*TO DO*
Set out the material as a JSON list of strings, one string per line, with blank lines skipped. Begin at the start of the material, stop after the line that contains "Trafic et engagement des", and leave the picture markers out.
↓↓↓
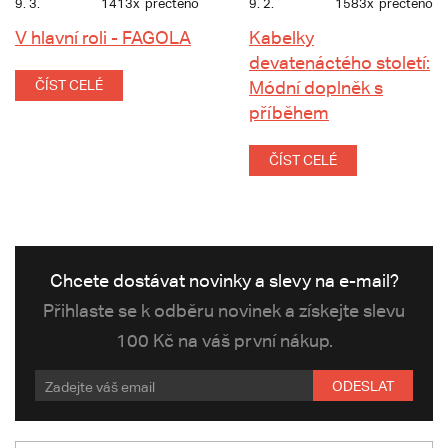
9. 3.
1413x
přečteno
9. 2.
1583x
přečteno
V hlavní roli - FAGOLA
Kabelky
devatenáctého století:
ČÍST CELÉ
Módní doplněk s
příběhem
ČÍST CELÉ
Chcete dostávat novinky a slevy na e-mail?
Přihlaste se k odběru novinek a získejte slevu
100 Kč na váš první nákup.
ODESLAT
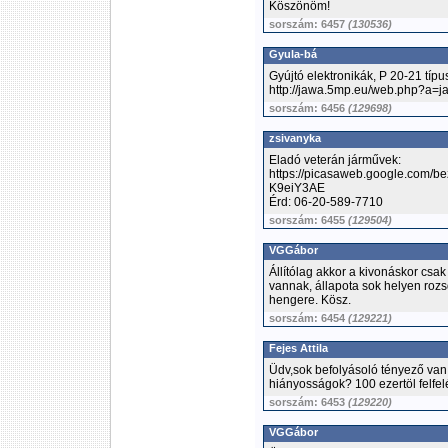
Köszönöm!
sorszám: 6457
(130536)
Gyula-bá
Gyújtó elektronikák, P 20-21 tí
http://jawa.5mp.eu/web.php?a=j
sorszám: 6456
(129698)
zsivanyka
Eladó veterán járművek:
https://picasaweb.google.com/
K9eiY3AE
Érd: 06-20-589-7710
sorszám: 6455
(129504)
VGGábor
Állítólag akkor a kivonáskor csak 
vannak, állapota sok helyen roz
hengere. Kösz.
sorszám: 6454
(129221)
Fejes Attila
Üdv,sok befolyásoló tényező van.
hiányosságok? 100 ezertöl felfelé
sorszám: 6453
(129220)
VGGábor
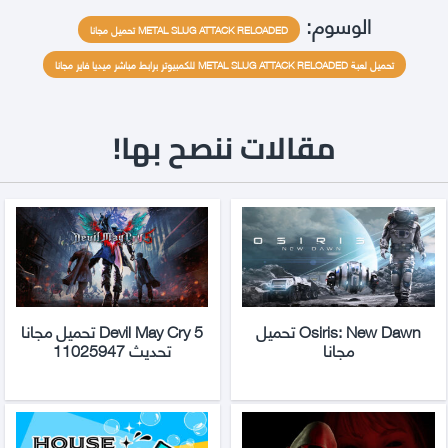
الوسوم:
METAL SLUG ATTACK RELOADED تحميل مجانا
تحميل لعبة METAL SLUG ATTACK RELOADED للكمبيوتر برابط مباشر ميديا فاير مجانا
مقالات ننصح بها!
Osiris: New Dawn تحميل
Devil May Cry 5 تحميل مجانا
مجانا
تحديث 11025947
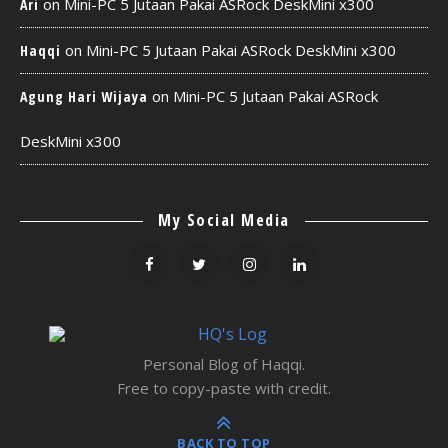
on
Mini-PC 5 Jutaan Pakai ASRock DeskMini x300
Ari
on
Mini-PC 5 Jutaan Pakai ASRock DeskMini x300
Haqqi
on
Mini-PC 5 Jutaan Pakai ASRock
Agung Hari Wijaya
DeskMini x300
My Social Media
Personal Blog of Haqqi.
Free to copy-paste with credit.
BACK TO TOP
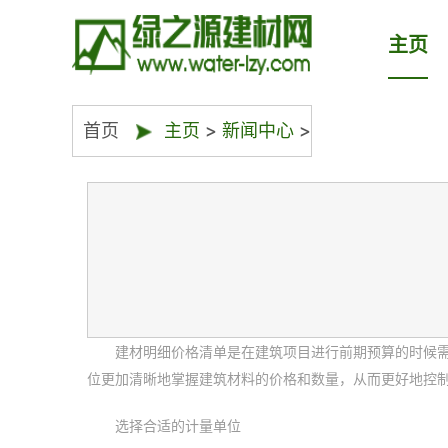
主页
首页
主页
>
新闻中心
>
建材明细价格清单是在建筑项目进行前期预算的时候
位更加清晰地掌握建筑材料的价格和数量，从而更好地控
选择合适的计量单位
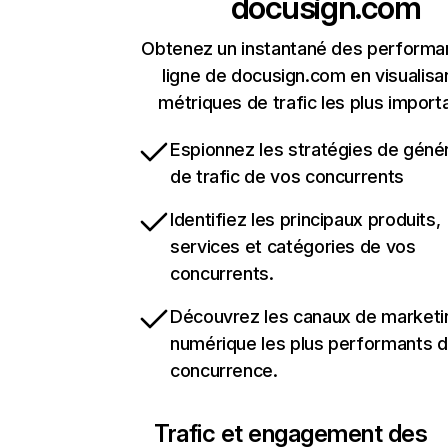
docusign.com
Obtenez un instantané des performa
ligne de docusign.com en visualisan
métriques de trafic les plus import
Espionnez les stratégies de géné
de trafic de vos concurrents
Identifiez les principaux produits,
services et catégories de vos
concurrents.
Découvrez les canaux de marketi
numérique les plus performants d
concurrence.
Trafic et engagement des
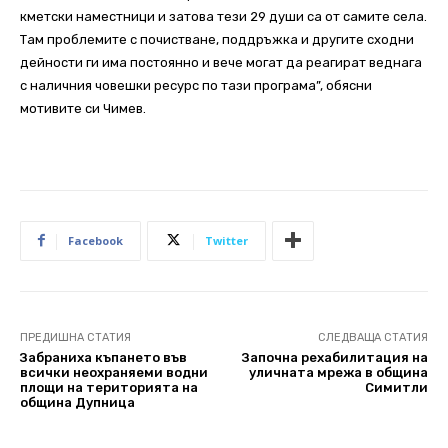
кметски наместници и затова тези 29 души са от самите села.
Там проблемите с почистване, поддръжка и другите сходни
дейности ги има постоянно и вече могат да реагират веднага
с наличния човешки ресурс по тази програма”, обясни
мотивите си Чимев.
Facebook
Twitter
ПРЕДИШНА СТАТИЯ
СЛЕДВАЩА СТАТИЯ
Забраниха къпането във
Започна рехабилитация на
всички неохраняеми водни
уличната мрежа в община
площи на територията на
Симитли
община Дупница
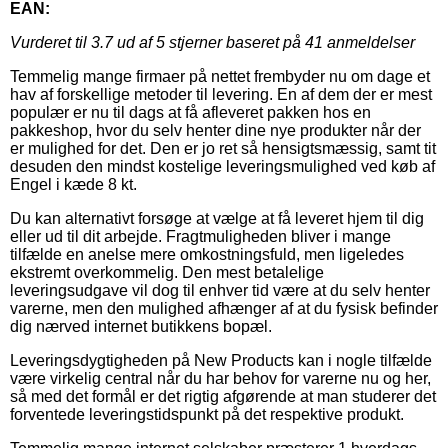
EAN:
Vurderet til
3.7
ud af 5 stjerner baseret på
41
anmeldelser
Temmelig mange firmaer på nettet frembyder nu om dage et
hav af forskellige metoder til levering. En af dem der er mest
populær er nu til dags at få afleveret pakken hos en
pakkeshop, hvor du selv henter dine nye produkter når der
er mulighed for det. Den er jo ret så hensigtsmæssig, samt tit
desuden den mindst kostelige leveringsmulighed ved køb af
Engel i kæde 8 kt.
Du kan alternativt forsøge at vælge at få leveret hjem til dig
eller ud til dit arbejde. Fragtmuligheden bliver i mange
tilfælde en anelse mere omkostningsfuld, men ligeledes
ekstremt overkommelig. Den mest betalelige
leveringsudgave vil dog til enhver tid være at du selv henter
varerne, men den mulighed afhænger af at du fysisk befinder
dig nærved internet butikkens bopæl.
Leveringsdygtigheden på New Products kan i nogle tilfælde
være virkelig central når du har behov for varerne nu og her,
så med det formål er det rigtig afgørende at man studerer det
forventede leveringstidspunkt på det respektive produkt.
↑↑↑
*SOLUTION*
[
  "9. 3.",
  "1413x",
  "přečteno",
  "9. 2.",
  "1583x",
  "přečteno",
  "V hlavní roli - FAGOLA",
  "Kabelky",
  "devatenáctého století:",
  "ČÍST CELÉ",
  "Módní doplněk s",
  "příběhem",
  "ČÍST CELÉ",
  "Chcete dostávat novinky a slevy na e-mail?",
  "Přihlaste se k odběru novinek a získejte slevu",
  "100 Kč na váš první nákup.",
  "ODESLAT",
  "Köszönöm!",
  "sorszám: 6457",
  "(130536)",
  "Gyula-bá",
  "Gyújtó elektronikák, P 20-21 tí",
  "http://jawa.5mp.eu/web.php?a=j",
  "sorszám: 6456",
  "(129698)",
  "zsivanyka",
  "Eladó veterán járművek:",
  "https://picasaweb.google.com/",
  "K9eiY3AE",
  "Érd: 06-20-589-7710",
  "sorszám: 6455",
  "(129504)",
  "VGGábor",
  "Állítólag akkor a kivonáskor csak ",
  "vannak, állapota sok helyen roz",
  "hengere. Kösz.",
  "sorszám: 6454",
  "(129221)",
  "Fejes Attila",
  "Üdv,sok befolyásoló tényező van.",
  "hiányosságok? 100 ezertöl felfelé",
  "sorszám: 6453",
  "(129220)",
  "VGGábor",
  "الوسوم:",
  "METAL SLUG ATTACK RELOADED تحميل مجانا",
  "تحميل لعبة METAL SLUG ATTACK RELOADED للكمبيوتر برابط مباشر ميديا فاير مجانا",
  "مقالات ننصح بها!",
  "Osiris: New Dawn تحميل",
  "Devil May Cry 5 تحميل مجانا",
  "مجانا",
  "تحديث 11025947",
  "on",
  "Mini-PC 5 Jutaan Pakai ASRock DeskMini x300",
  "Ari",
  "on",
  "Mini-PC 5 Jutaan Pakai ASRock DeskMini x300",
  "Haqqi",
  "on",
  "Mini-PC 5 Jutaan Pakai ASRock",
  "Agung Hari Wijaya",
  "DeskMini x300",
  "My Social Media",
  "Personal Blog of Haqqi.",
  "Free to copy-paste with credit.",
  "BACK TO TOP",
  "主页",
  "首页",
  "主页",
  ">",
  "新闻中心",
  ">",
  "建材明细价格清单是在建筑项目进行前期预算的时候",
  "位更加清晰地掌握建筑材料的价格和数量，从而更好地控",
  "选择合适的计量单位",
  "docusign.com",
  "Obtenez un instantané des performa",
  "ligne de docusign.com en visualisan",
  "métriques de trafic les plus import",
  "Espionnez les stratégies de géné",
  "de trafic de vos concurrents",
  "Identifiez les principaux produits,",
  "services et catégories de vos",
  "concurrents.",
  "Découvrez les canaux de marketi",
  "numérique les plus performants d",
  "concurrence.",
  "Trafic et engagement des"
]